In this paper, we present a framework for convolutional coded Poisson receivers (CCPRs) that incorporates spatially coupled methods into the architecture of coded Poisson receivers (CPRs). We use density evolution equations to track the packet decoding process with the successive interference cancellation (SIC) technique. We derive outer bounds for the stability region of CPRs when the underlying channel can be modeled by a $\phi$-ALOHA receiver. The stability region is the set of loads that every packet can be successfully received with a probability of 1. Our outer bounds extend those of the spatially-coupled Irregular Repetition Slotted ALOHA (IRSA) protocol and apply to channel models with multiple traffic classes. For CCPRs with a single class of users, the stability region is reduced to an interval. Therefore, it can be characterized by a percolation threshold. We study the potential threshold by the potential function of the base CPR used for constructing a CCPR. In addition, we prove that the CCPR is stable under a technical condition for the window size. For the multiclass scenario, we recursively evaluate the density evolution equations to determine the boundaries of the stability region. Numerical results demonstrate that the stability region of CCPRs can be enlarged compared to that of CPRs by leveraging the spatially-coupled method. Moreover, the stability region of CCPRs is close to our outer bounds when the window size is large.

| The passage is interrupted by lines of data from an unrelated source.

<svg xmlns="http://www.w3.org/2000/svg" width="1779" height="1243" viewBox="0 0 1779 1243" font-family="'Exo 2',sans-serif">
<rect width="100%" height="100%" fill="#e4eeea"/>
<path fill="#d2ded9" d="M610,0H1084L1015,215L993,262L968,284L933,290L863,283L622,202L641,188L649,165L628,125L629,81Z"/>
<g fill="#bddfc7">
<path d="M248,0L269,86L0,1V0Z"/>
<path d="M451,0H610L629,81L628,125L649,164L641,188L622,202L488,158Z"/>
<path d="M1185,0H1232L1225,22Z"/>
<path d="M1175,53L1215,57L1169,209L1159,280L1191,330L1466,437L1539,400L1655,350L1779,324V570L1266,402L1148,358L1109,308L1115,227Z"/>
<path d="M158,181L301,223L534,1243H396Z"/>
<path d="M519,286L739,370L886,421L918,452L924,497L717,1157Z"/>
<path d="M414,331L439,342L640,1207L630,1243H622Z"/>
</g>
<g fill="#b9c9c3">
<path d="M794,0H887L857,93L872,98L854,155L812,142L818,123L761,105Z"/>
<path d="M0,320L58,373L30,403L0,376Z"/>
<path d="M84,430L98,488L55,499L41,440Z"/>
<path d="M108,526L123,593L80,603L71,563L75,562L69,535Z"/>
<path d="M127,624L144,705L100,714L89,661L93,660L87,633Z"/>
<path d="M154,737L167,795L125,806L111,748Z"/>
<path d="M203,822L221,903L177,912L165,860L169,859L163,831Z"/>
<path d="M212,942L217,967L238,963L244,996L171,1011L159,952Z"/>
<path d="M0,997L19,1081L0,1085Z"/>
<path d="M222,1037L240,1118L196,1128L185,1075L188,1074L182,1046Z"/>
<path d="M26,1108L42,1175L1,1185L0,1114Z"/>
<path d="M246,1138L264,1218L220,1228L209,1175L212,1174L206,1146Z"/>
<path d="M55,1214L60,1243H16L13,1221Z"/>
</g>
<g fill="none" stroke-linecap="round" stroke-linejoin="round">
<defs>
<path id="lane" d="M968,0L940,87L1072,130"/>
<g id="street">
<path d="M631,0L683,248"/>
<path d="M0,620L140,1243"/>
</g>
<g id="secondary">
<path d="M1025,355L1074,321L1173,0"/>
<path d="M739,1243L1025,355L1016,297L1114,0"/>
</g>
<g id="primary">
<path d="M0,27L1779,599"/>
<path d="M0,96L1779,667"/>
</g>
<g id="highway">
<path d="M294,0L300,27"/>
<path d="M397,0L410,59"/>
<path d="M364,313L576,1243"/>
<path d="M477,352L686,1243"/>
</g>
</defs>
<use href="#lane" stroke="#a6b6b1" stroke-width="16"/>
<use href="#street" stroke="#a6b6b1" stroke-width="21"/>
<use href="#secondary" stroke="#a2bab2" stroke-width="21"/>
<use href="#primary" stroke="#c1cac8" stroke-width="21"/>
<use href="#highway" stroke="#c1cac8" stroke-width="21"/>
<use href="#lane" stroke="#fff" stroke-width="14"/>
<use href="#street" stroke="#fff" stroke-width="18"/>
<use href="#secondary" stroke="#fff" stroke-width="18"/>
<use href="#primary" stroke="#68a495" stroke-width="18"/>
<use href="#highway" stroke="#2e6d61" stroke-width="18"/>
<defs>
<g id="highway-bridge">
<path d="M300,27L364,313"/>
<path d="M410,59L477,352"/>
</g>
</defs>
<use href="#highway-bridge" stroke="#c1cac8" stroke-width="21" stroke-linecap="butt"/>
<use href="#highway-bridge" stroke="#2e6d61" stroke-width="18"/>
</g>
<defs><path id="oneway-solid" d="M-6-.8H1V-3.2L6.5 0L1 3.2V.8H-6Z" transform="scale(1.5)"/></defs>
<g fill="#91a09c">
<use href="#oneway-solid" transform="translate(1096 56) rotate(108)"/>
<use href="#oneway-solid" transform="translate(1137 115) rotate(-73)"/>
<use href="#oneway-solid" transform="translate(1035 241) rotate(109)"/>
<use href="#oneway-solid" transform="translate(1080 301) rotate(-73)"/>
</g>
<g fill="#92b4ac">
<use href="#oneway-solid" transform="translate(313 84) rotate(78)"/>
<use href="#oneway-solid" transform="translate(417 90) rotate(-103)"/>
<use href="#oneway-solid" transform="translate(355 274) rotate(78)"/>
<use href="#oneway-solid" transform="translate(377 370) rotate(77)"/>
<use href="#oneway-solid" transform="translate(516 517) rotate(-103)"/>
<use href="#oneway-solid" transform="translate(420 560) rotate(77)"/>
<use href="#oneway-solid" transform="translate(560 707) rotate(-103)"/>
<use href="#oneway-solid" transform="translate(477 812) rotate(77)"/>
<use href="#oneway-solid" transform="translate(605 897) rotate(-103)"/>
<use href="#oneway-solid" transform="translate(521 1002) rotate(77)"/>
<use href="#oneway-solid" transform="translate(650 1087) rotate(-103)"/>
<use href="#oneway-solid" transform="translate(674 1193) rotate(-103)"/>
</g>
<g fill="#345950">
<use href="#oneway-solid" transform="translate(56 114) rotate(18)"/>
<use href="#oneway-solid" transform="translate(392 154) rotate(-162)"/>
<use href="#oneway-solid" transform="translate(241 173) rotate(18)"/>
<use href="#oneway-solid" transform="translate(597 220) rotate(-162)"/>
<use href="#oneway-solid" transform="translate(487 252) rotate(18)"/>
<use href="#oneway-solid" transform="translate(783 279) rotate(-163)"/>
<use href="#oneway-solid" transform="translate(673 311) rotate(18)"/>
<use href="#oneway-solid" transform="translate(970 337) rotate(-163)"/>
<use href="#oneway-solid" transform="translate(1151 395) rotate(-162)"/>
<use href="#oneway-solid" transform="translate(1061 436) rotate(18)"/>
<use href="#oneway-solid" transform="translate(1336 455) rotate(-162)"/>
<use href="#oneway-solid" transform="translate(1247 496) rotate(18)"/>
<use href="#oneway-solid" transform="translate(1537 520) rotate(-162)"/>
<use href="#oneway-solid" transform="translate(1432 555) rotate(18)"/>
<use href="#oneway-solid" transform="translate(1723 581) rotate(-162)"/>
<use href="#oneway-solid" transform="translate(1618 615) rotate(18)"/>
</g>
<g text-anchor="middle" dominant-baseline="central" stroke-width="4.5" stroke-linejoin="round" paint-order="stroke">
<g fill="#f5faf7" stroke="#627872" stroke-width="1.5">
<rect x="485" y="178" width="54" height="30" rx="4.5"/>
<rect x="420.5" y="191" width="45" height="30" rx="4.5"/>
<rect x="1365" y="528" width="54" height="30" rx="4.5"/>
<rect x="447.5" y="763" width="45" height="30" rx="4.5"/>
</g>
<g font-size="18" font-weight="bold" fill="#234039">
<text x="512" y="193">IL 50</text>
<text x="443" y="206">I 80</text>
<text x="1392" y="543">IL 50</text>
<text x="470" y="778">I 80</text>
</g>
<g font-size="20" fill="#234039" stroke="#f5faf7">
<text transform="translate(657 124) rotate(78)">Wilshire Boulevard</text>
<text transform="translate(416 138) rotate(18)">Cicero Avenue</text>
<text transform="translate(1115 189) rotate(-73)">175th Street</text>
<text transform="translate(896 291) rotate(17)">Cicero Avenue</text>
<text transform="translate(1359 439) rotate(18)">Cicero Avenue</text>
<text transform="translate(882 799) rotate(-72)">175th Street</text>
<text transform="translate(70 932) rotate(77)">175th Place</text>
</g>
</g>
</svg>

翻译：本文提出了一种卷积编码泊松接收机（CCPRs）的框架，该框架将空间耦合方法融入编码泊松接收机（CPRs）架构。我们利用密度演化方程追踪采用连续干扰消除（SIC）技术的分组解码过程。当底层信道可用$\phi$-ALOHA接收机建模时，我们推导了CPRs稳定区的外界。稳定区是使每个分组能以概率1成功接收的负载集合。我们的外界推广了空间耦合不规则重复时隙ALOHA（IRSA）协议的相关结论，并适用于多业务类别的信道模型。对于单用户类别的CCPRs，稳定区退化为一个区间，因而可用逾渗阈值刻画。我们通过构建CCPR的基础CPR的势函数研究该势阈值。此外，我们证明在窗口大小的技术条件下CCPR是稳定的。针对多类别场景，我们递归评估密度演化方程以确定稳定区的边界。数值结果表明，通过利用空间耦合方法，CCPRs的稳定区相较于CPRs可被扩大。当窗口尺寸较大时，CCPRs的稳定区接近我们的外界。